*ENUNCIADO A*
As afirmações seguintes concordam com o trecho sobre a Tradição? Para cada uma, responda sim ou não e cite as palavras decisivas do trecho. (i) A transmissão se refere a algo abstrato e contemplativo. (ii) Quando a cadeia de transmissão se interrompe, é muito difícil restabelecê-la. (iii) A Tradição é apresentada como a antítese do igualitarismo.

*TRECHO DE ORIGEM*

------------------------

No aspecto aqui indicado de uma “transcendência imanente”, o tradere, a transmissão se refere não a algo abstrato e contemplativo, mas há uma energia que por ser invisível não é menos real. Aos jefes e a uma elite cabe a tarefa de transmissão dentro de determinados marcos institucionais, variáveis, mas homologáveis em sua finalidade. É bastante evidente que a mesma está mais garantida se pode ser paralela a uma continuidade de estirpe ou sangue tutelada por normas rigorosas. De fato, quando a cadeia de transmissão se interrompe, é sumamente difícil restabelece-la. Nesta perspectiva a Tradição é a antítese de tudo o que é democracia, igualitarismo, primazia da sociedade sobre o Estado, poder que vem de baixo e coisas similares.

------------------------

Registros de regiões do layout

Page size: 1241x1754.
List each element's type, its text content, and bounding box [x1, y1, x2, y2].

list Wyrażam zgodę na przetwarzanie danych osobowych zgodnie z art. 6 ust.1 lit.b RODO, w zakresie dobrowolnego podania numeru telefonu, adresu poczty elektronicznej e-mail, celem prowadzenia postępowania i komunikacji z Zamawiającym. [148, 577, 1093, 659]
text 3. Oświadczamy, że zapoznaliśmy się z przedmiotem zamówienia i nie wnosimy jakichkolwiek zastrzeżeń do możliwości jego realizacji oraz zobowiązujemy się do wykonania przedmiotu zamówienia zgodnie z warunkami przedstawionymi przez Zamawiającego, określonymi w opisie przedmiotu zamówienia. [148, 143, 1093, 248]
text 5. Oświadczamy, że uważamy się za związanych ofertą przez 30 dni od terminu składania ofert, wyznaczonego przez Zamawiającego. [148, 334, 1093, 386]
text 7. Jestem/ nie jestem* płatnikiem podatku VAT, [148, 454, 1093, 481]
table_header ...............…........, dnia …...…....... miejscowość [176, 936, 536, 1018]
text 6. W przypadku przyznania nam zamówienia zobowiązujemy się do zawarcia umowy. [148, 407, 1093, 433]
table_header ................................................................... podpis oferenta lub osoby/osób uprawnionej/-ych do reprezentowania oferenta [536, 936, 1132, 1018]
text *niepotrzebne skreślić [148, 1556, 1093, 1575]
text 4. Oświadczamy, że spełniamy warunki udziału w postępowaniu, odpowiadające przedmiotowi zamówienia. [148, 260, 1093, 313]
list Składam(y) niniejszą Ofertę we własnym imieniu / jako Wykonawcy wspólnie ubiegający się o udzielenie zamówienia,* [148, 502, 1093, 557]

------------------------

*ENUNCIADO B*
Você pode copiar sem alterações as linhas dos registros, começando pela primeira e indo até a linha que contém "List each element's", inclusive?

*RESULTADO DA TAREFA A*
(i) Não: "a transmissão se refere não a algo abstrato e contemplativo"
(ii) Sim: "quando a cadeia de transmissão se interrompe, é sumamente difícil restabelece-la"
(iii) Sim: "a Tradição é a antítese de tudo o que é democracia, igualitarismo"

*RESULTADO DA TAREFA B*
Page size: 1241x1754.
List each element's type, its text content, and bounding box [x1, y1, x2, y2].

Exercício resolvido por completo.